● What needs to be done
Could the lines from the line bearing "3: (1267, 609)" to the end of the records below be copied exactly, with the pictures left out and no other lines added?

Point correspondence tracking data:
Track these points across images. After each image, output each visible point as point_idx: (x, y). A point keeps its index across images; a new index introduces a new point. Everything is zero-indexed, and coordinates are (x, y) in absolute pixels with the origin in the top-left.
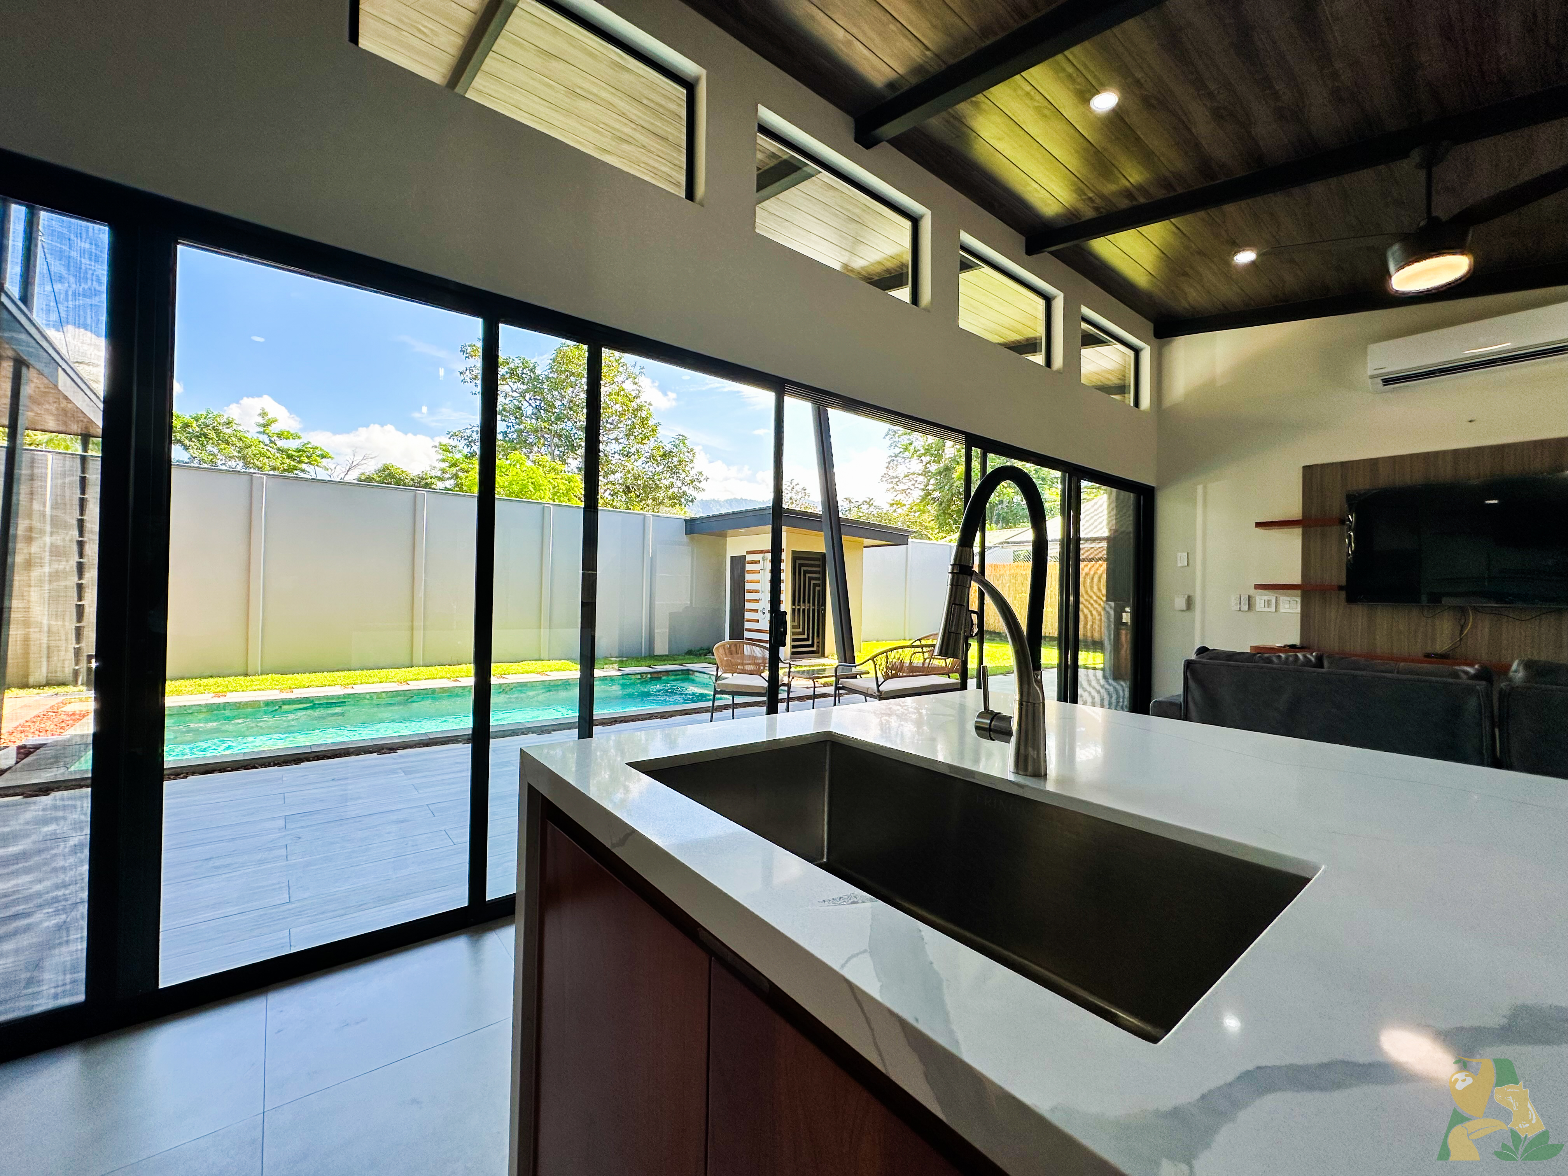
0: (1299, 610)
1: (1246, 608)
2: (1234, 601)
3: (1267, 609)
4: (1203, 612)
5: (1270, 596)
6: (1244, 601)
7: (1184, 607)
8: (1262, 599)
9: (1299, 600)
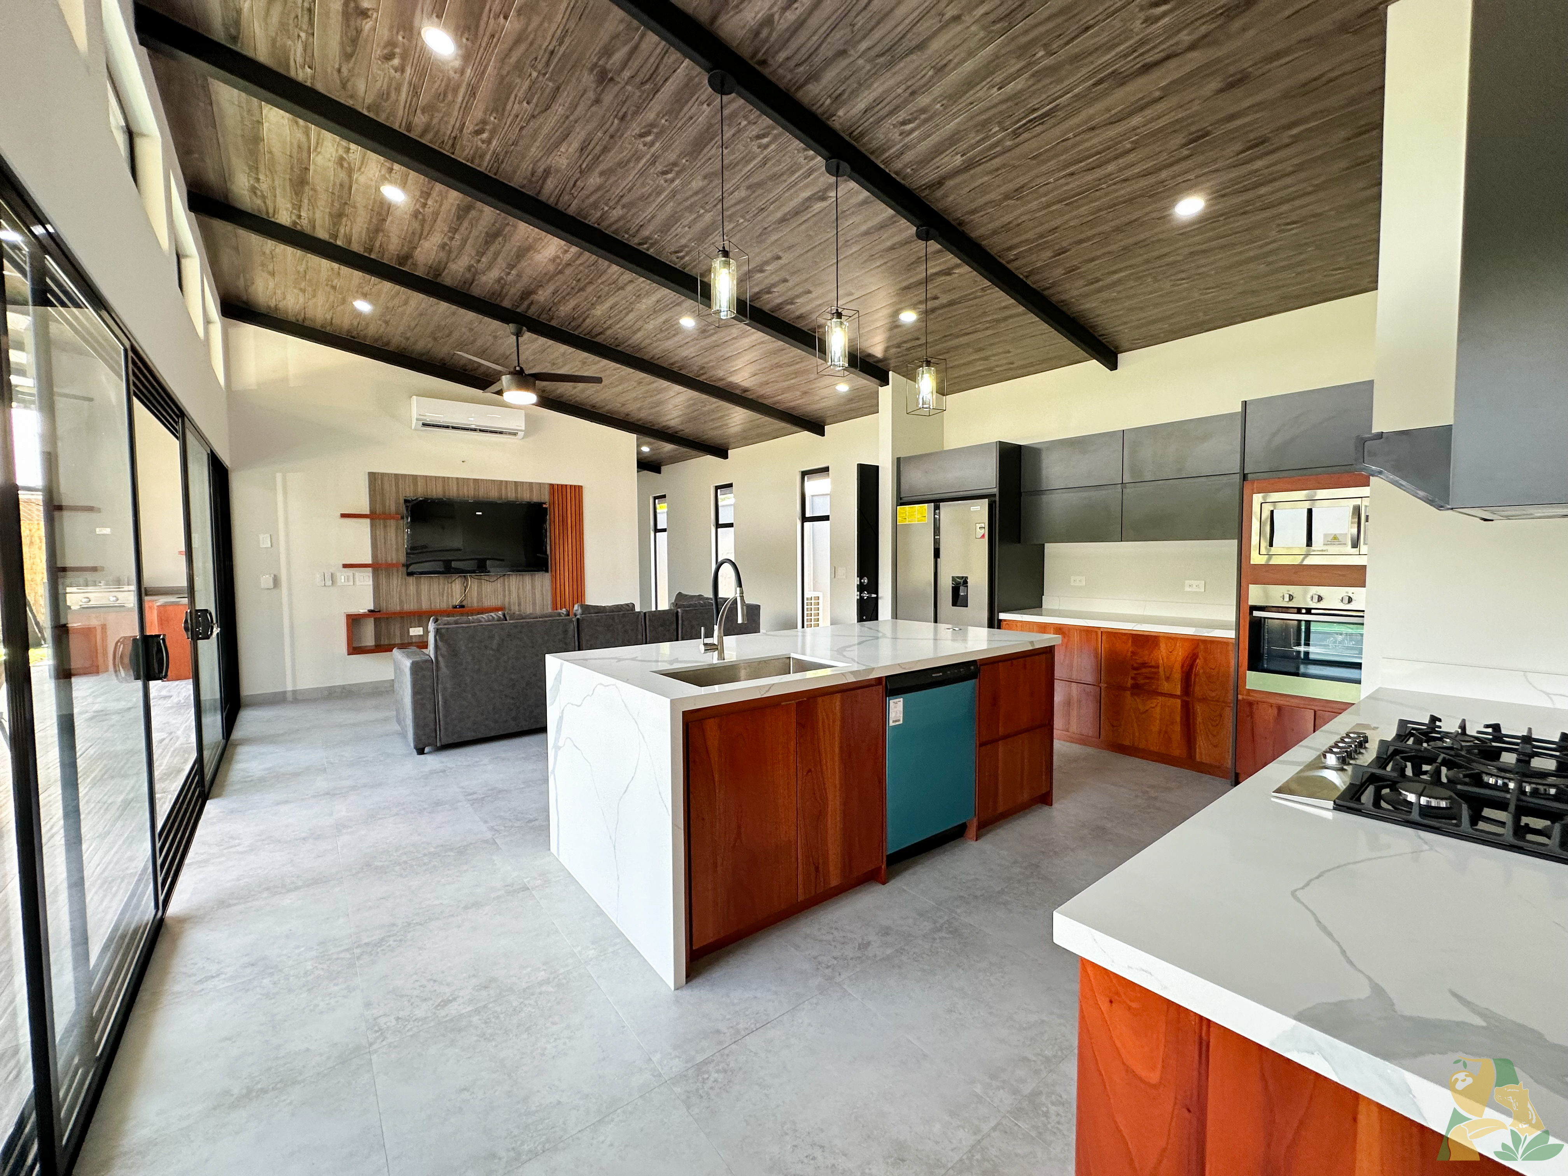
0: (371, 583)
1: (329, 583)
2: (318, 578)
3: (347, 584)
4: (290, 589)
5: (350, 572)
6: (328, 577)
7: (272, 586)
8: (343, 576)
9: (371, 575)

● Answer box
3: (1267, 609)
4: (1203, 612)
5: (1270, 596)
6: (1244, 601)
7: (1184, 607)
8: (1262, 599)
9: (1299, 600)
0: (371, 583)
1: (329, 583)
2: (318, 578)
3: (347, 584)
4: (290, 589)
5: (350, 572)
6: (328, 577)
7: (272, 586)
8: (343, 576)
9: (371, 575)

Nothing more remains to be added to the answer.